するとぽたりと何かがはだけた布団に溢れた。
一体何だろう?と寝ぼけ眼を凝らして見れば、何かが溢れた布団に小さな染みを作っていた。

「………」

その事に徐に自分の頬に手を当ててみると、そこには濡れた感触が…。
そして理解した。
あぁ、自分は泣いていたのか…と。

その理由は至極簡単で、今さっきまで見ていた夢のせいだろう。いや、夢というか随分前の記憶だ。猫の着ぐるみに入っていたまゆの思い出。

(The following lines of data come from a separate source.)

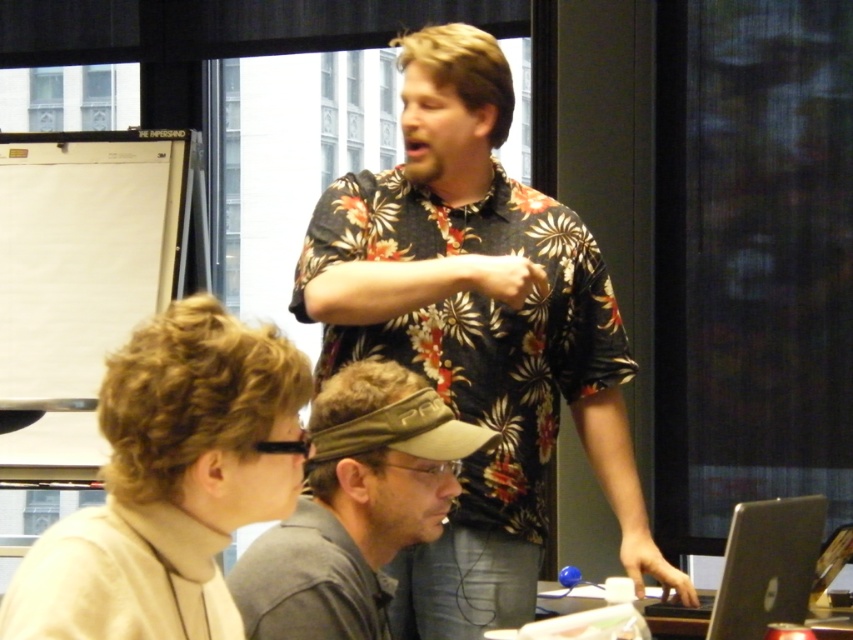
Can you confirm if beige turtleneck sweater at lower left is wider than gray fabric cap at center?

No, beige turtleneck sweater at lower left is not wider than gray fabric cap at center.

Where is `beige turtleneck sweater at lower left`? This screenshot has width=853, height=640. beige turtleneck sweater at lower left is located at coordinates (171, 483).

This screenshot has height=640, width=853. I want to click on beige turtleneck sweater at lower left, so click(x=171, y=483).

Does floral print shirt at center appear over silver metallic laptop at lower right?

Indeed, floral print shirt at center is positioned over silver metallic laptop at lower right.

Can you confirm if floral print shirt at center is wider than silver metallic laptop at lower right?

Yes, floral print shirt at center is wider than silver metallic laptop at lower right.

Identify the location of floral print shirt at center. Image resolution: width=853 pixels, height=640 pixels. (479, 333).

This screenshot has height=640, width=853. I want to click on floral print shirt at center, so click(479, 333).

What do you see at coordinates (479, 333) in the screenshot? Image resolution: width=853 pixels, height=640 pixels. I see `floral print shirt at center` at bounding box center [479, 333].

Between floral print shirt at center and beige turtleneck sweater at lower left, which one is positioned higher?

floral print shirt at center

You are a GUI agent. You are given a task and a screenshot of the screen. Output one action in this format:
    pyautogui.click(x=<x>, y=<y>)
    Task: Click on the floral print shirt at center
    
    Given the screenshot: What is the action you would take?
    pyautogui.click(x=479, y=333)

Find the location of a particular element. The width and height of the screenshot is (853, 640). floral print shirt at center is located at coordinates (479, 333).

今から6ヶ月以上も前の記憶だ。
その思い出を夢にみて自分は涙している。案外情けないものである。

「……自業自得、だよな」

先日、まゆから別れを突きつけられて以来、毎晩のようにこうして昔の夢を見る。
全て最近の夢ではない。全て6ヶ月以上も前の思い出。そもそも彼女が言うようにこの6ヶ月間、彼女に会っていない。と言うか彼女が言うように連絡もとっていなかった。
今回夢に見た出来事の所為にするのはおこがましいかもしれないが、あんな事があったので互いの気持ちをよく理解したと思っていた。その思い込みが連絡をする事を怠ると言う行動になってしまった。
そもそもあの時言われていたじゃないか。「仕事の所為にするな」と。
だが、その後の仲直りの所為で気持ちだけが無駄に安心し、行動が疎かになってしまった。

だが、今更悔やんでも遅い。
もう彼女は自分との縁を全て断ち切ってしまったのだ。

携帯も解約、あまつさえ家も解約し引っ越している。

そんな事にも長いこと気がつかなかった自分はなんと愚か者だろう、と思う。
だが、仕事が忙しかったんだからしょうがないじゃないか。自分の恋人なら理解しろ、と心の何処かで思っているのも正直なところで…。

だから振られたんだよな…と情けない声を上げると、土方は寝ていた布団をたたみ始めた。